There are also many ways content creators can monetize their following and engagement through influencer marketing partnerships and even the more traditional formats such as ads. There are also memberships, ticketed events, and donations—and all of these monetization channels are creating revenue for the host platforms, too.
This format is a stark contrast to how Facebook or LinkedIn work, where content creators have to rely on paid campaigns to increase their reach or following. This influencer-led approach is vital, as it leads to the creation of great content and engagement, and it also generates revenue.
Facebook, LinkedIn, and Twitter see audio as one of the channels in which they can establish this model. Facebook has already announced that Live Audio Rooms will be opened up to celebrities and content creators with ways to monetize their content available at launch. We won’t be wrong in assuming that this may be one of the more significant factors driving brands towards creating audio format channels.
What is quite clear is that audio is being taken quite seriously by the leading brands in social media today. As we discussed, there are quite a few factors that are possibly driving this decision, and it is most likely a combination of some of these factors that are prompting this call.

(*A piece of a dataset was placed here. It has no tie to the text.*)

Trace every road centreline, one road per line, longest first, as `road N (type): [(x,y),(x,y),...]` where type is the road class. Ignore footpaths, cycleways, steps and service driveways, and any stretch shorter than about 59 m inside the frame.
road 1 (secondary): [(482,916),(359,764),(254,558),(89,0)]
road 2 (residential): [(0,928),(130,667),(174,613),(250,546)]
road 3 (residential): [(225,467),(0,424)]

Whatever the reason, the success depends on how this is executed and how it can be weaved into existing feeds and pages. It would also depend on the quality of content on these new platforms. The differentiator is likely to be having the best content creators on the platform. Clubhouse has shown that audio works, and there is a lot more to explore here. How these new formats from the leading brands perform will be keenly watched by social media enthusiasts around the world.